Organisers of the annual Sculpture by the Sea exhibition at Cottesloe are preparing to run the event at a loss in 2014, the third consecutive year the event has failed to break even.
Organisers of the annual Sculpture by the Sea exhibition at Cottesloe are preparing to run the event at a loss in 2014, the third consecutive year the event has failed to break even.
The not-for-profit organisation is scrambling to source sufficient funding to get the $1.1 million event into the black, but acknowledges the show may not have a future after this year if a last-minute fundraising drive fails.
Last year’s event was run without a top-level sponsor and 2014 looks to be a repeat, with no potential sponsors and only two months left before the exhibition in March.
Founding director David Handley told Business News the organisation still needed about $200,000, which would normally come from a principal sponsor, and was appealing to businesses to pitch in $10,000 donations.

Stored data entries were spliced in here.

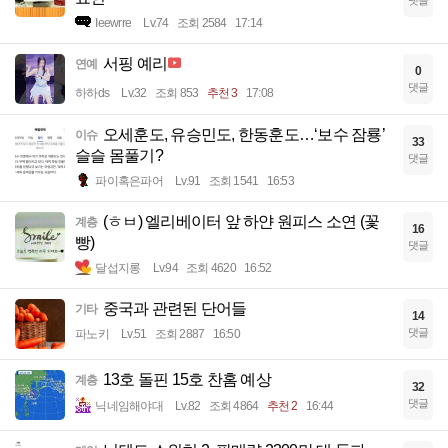
댓글
Ieewrre
Lv.74
조회 2584
17:14
서핑 예리
연예
0
댓글
하하ds
Lv.32
조회 853
추천 3
17:08
오세훈도, 유승민도, 한동훈도…‘보수 잠룡’
이슈
33
슬슬 몸풀기?
댓글
파이혹은파어
Lv.91
조회 1541
16:53
(ㅎㅂ) 엘리베이터 앞 하얀 원피스 소연 (꽃
계층
16
빵)
댓글
달섭지롱
Lv.94
조회 4620
16:52
중국과 관련된 단어들
기타
14
댓글
파노키
Lv.51
조회 2887
16:50
13호 돌핀 15호 찬홈 예상
계층
32
댓글
닉네임해야대
Lv.82
조회 4864
추천 2
16:44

Mr Handley said the organisation had to use capital reserves to fund last year’s event, and if that happened again in 2014 it would put the exhibition’s future in jeopardy.
“There are a number of areas where we should be getting more funding, not just from the corporate sector,” he said.
“(If we don’t get the funding) we would have to eat into our capital reserve and that really impacts on the stability of the organisation going forward.
“I don’t really want to contemplate that situation … if we had to use our capital reserve in a big way this year we would have to have some serious chats with people about whether or not the show could keep going.
“Our last two shows have been produced at losses and there’s only so long you can keep trading through that.”
Mr Handley has personally written to 100 companies in Western Australia urging them to pitch in.
“Given the boom-time that Perth has had and the relative boom that is still continuing, you’d think that there’s scope for some more engagement by companies,” Mr Handley said.
“Everybody seems to think somebody else is paying for it.”
This year’s event is the 10th at Cottesloe, which began as a spin-off from the founding Sculpture by the Sea event at Sydney’s Bondi beach in 1997.
More than 300 submissions have been received from both national and international artists wanting to exhibit. In doing so, Mr Handley said, the artists took on significant financial risk themselves, considering it cost some up to $2,500 to bring their works to Perth.